Although the penalty is unlikely to be severe for a first-time breach, if the council considers it serious enough, they could fine you up to £30,000, issue a rent repayment order or even prosecute you in court.

Some examples of schemes that have recently changed or are due to do so:

  • In Greenwich, London, the current borough-wide additional licensing scheme for HMOs is coming to an end on 1st October this year. On the same day, a new selective licensing scheme is coming into force for all private rented homes in five wards in the east of the borough. The council estimates that it will receive 4,400 licence applications at a cost of £780 per property, although they’re planning to run an ‘early bird’ discount period, reducing the cost by 60% to £312.

  • The additional licensing scheme in the London Borough of Redbridge ended on 12th April this year, but the council is currently considering responses to a consultation on the introduction of a new one to replace it.
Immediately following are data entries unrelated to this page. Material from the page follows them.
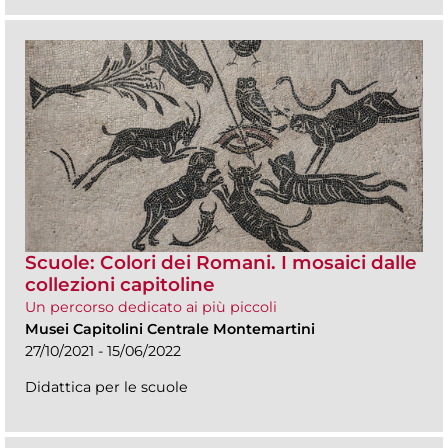
Scuole: Colori dei Romani. I mosaici dalle
collezioni capitoline
Un percorso dedicato ai più piccoli
Musei Capitolini Centrale Montemartini
27/10/2021 - 15/06/2022
Didattica per le scuole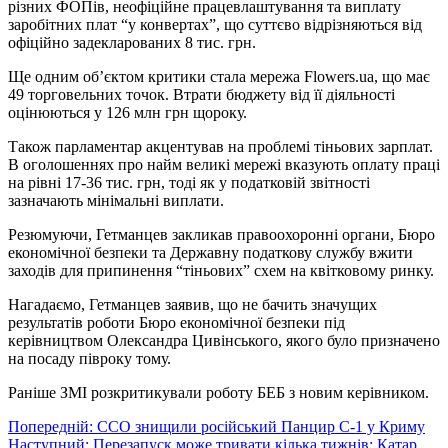
різних ФОПів, неофіційне працевлаштування та виплату
заробітних плат “у конвертах”, що суттєво відрізняються від
офіційно задекларованих 8 тис. грн.
Ще одним об’єктом критики стала мережа Flowers.ua, що має
49 торговельних точок. Втрати бюджету від її діяльності
оцінюються у 126 млн грн щороку.
Також парламентар акцентував на проблемі тіньових зарплат.
В оголошеннях про найм великі мережі вказують оплату праці
на рівні 17-36 тис. грн, тоді як у податковій звітності
зазначають мінімальні виплати.
Резюмуючи, Гетманцев закликав правоохоронні органи, Бюро
економічної безпеки та Державну податкову службу вжити
заходів для припинення “тіньових” схем на квітковому ринку.
Нагадаємо, Гетманцев заявив, що не бачить значущих
результатів роботи Бюро економічної безпеки під
керівництвом Олександра Цивінського, якого було призначено
на посаду півроку тому.
Раніше ЗМІ розкритикували роботу БЕБ з новим керівником.
Навігація
Попередній:
ССО знищили російський Панцир С-1 у Криму
Наступний:
Перезапуск може тривати кілька тижнів: Катар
They also have two selective licensing schemes in operation: one covering two wards, which ends on 12th July this year, and another covering 12 wards, which runs until 30th October next year. To further complicate things, some ward boundaries have changed since the schemes were introduced! 
  • In Manchester, there are several different current and proposed schemes, including:

    Moss Side and Rusholme ward: a small scheme covering 1,200 homes, ending in January 2023

    Old Moat ward: a scheme covering 12 streets, ending in April 2023

    Harpurhey ward – a scheme covering 20 streets in the Trinty area, which began at the start of May and will run until the end of April 2027

    A proposal for a scheme covering 11 streets in the Clayton and Openshaw ward

    Two separate proposals for the Gorton and Abbey Hey ward.

If you’re in Greater London, the London Property Licensing website should be very helpful in keeping track of licensing schemes. Some local authorities have a mailing list for landlords, so check if yours does and make sure you’re on it! But in some parts of the country, it may be harder to get information from your council, in which case, having a good local agent to keep you updated and make sure you stay compliant with licensing requirements can be invaluable.
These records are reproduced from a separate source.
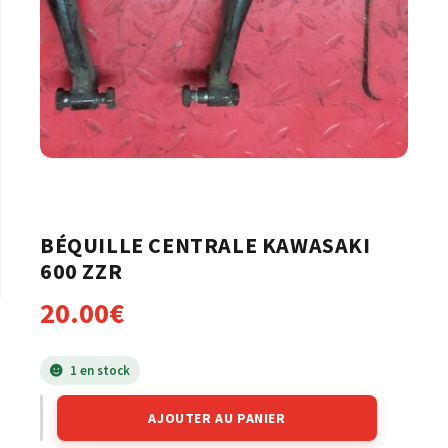
BÉQUILLE CENTRALE KAWASAKI
600 ZZR
20.00
€
1 en stock
AJOUTER AU PANIER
If your property is already let and managed by us, we’ll let you know as early as possible about any schemes that might affect you. If you have any questions about licensing or you’d like to discuss our Fully Managed service, we’re always here to help. Just get in touch with your local Reeds Rains branch and speak to one of the team.
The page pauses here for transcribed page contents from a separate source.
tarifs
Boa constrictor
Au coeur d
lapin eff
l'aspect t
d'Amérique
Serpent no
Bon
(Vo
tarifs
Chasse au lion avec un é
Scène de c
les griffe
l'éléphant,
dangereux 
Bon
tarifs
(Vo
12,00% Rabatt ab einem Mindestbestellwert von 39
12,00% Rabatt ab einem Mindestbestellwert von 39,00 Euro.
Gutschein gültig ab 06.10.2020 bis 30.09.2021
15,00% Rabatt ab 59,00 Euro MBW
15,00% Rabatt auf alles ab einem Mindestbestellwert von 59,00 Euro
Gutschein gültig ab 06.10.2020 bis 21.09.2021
Leasehold reform being introduced at the end of June 2022

In April, the DLUHC confirmed that the Government intends to bring the Leasehold Reform (Ground Rent) Act 2022 into force on 30th June this year.

This will essentially scrap ground rent on new leases for residential property by restricting it to a ‘peppercorn’ rent of zero. For retirement properties, the Act’s provisions won’t apply before 1st April 2023, and for lease extensions, the current ground rent will continue until the end of the old lease period, then it must be zero for the additional period.

Progress on the Renters’ Reform Bill

The Government has announced it will at last be bringing forward the long-anticipated Renters’ Reform Bill in the third session – that’s in the autumn of this year. The Bill will focus on four key reforms for the private rented sector in England:

  • Abolishing section 21 evictions
  • Introducing a landlord registration scheme
  • Introducing a new Ombudsman covering all PRS landlords
  • Making the Decent Homes Standard applicable to the PRS for the first time.